[DATA PROVIDED]

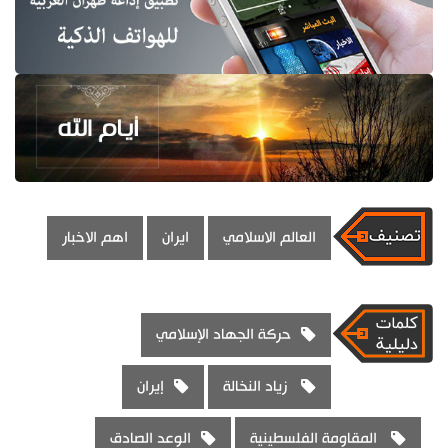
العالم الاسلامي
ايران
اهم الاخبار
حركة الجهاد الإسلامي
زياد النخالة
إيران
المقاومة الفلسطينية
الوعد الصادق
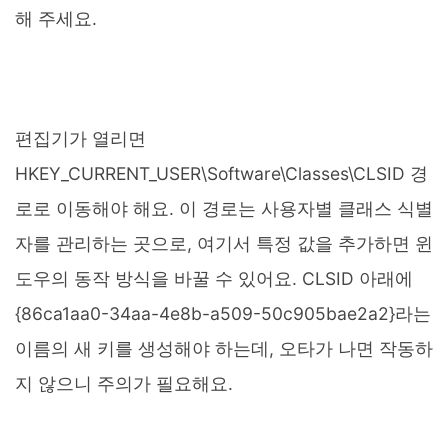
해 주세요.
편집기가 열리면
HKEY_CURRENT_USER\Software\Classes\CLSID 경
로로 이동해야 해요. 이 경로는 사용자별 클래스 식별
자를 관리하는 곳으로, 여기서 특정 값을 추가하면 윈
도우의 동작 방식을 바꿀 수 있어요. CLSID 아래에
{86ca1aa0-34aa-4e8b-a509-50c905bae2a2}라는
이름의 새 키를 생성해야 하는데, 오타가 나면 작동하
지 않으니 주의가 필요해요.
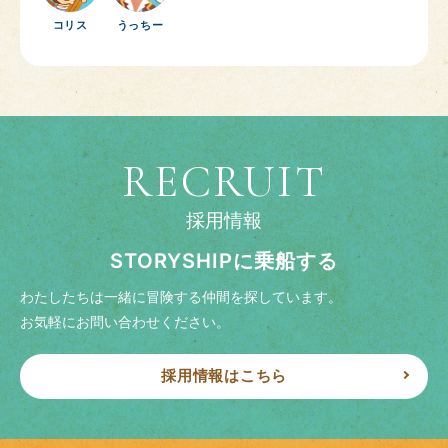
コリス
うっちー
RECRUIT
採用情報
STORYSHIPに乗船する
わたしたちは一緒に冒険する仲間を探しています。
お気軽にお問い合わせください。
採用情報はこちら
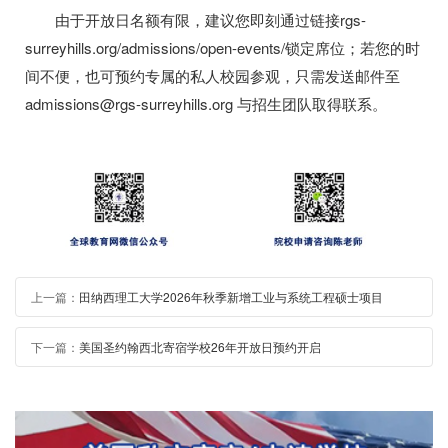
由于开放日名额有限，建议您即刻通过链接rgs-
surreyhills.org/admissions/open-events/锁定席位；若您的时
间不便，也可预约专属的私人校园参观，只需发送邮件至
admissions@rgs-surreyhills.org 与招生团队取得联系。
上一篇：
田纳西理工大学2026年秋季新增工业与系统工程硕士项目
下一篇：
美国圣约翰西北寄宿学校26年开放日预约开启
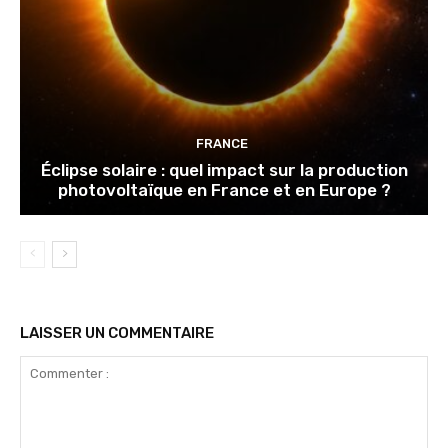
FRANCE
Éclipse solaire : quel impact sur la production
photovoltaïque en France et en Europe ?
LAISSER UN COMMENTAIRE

[/DATA PROVIDED]

→ **PROBLEM DETAILS**: Can you render every line of text in the records above as a Markdown table with two columns, No. for the row number and Line for the text, skipping any blank lines and leaving the pictures out?

→ **RESULT FOR THIS EXERCISE**:
| No. | Line |
|---|---|
| 1 | العالم الاسلامي |
| 2 | ايران |
| 3 | اهم الاخبار |
| 4 | حركة الجهاد الإسلامي |
| 5 | زياد النخالة |
| 6 | إيران |
| 7 | المقاومة الفلسطينية |
| 8 | الوعد الصادق |
| 9 | 해 주세요. |
| 10 | 편집기가 열리면 |
| 11 | HKEY_CURRENT_USER\Software\Classes\CLSID 경 |
| 12 | 로로 이동해야 해요. 이 경로는 사용자별 클래스 식별 |
| 13 | 자를 관리하는 곳으로, 여기서 특정 값을 추가하면 윈 |
| 14 | 도우의 동작 방식을 바꿀 수 있어요. CLSID 아래에 |
| 15 | {86ca1aa0-34aa-4e8b-a509-50c905bae2a2}라는 |
| 16 | 이름의 새 키를 생성해야 하는데, 오타가 나면 작동하 |
| 17 | 지 않으니 주의가 필요해요. |
| 18 | コリス |
| 19 | うっちー |
| 20 | RECRUIT |
| 21 | 採用情報 |
| 22 | STORYSHIPに乗船する |
| 23 | わたしたちは一緒に冒険する仲間を探しています。 |
| 24 | お気軽にお問い合わせください。 |
| 25 | 採用情報はこちら |
| 26 | 由于开放日名额有限，建议您即刻通过链接rgs- |
| 27 | surreyhills.org/admissions/open-events/锁定席位；若您的时 |
| 28 | 间不便，也可预约专属的私人校园参观，只需发送邮件至 |
| 29 | admissions@rgs-surreyhills.org 与招生团队取得联系。 |
| 30 | 上一篇： |
| 31 | 田纳西理工大学2026年秋季新增工业与系统工程硕士项目 |
| 32 | 下一篇： |
| 33 | 美国圣约翰西北寄宿学校26年开放日预约开启 |
| 34 | FRANCE |
| 35 | Éclipse solaire : quel impact sur la production |
| 36 | photovoltaïque en France et en Europe ? |
| 37 | LAISSER UN COMMENTAIRE |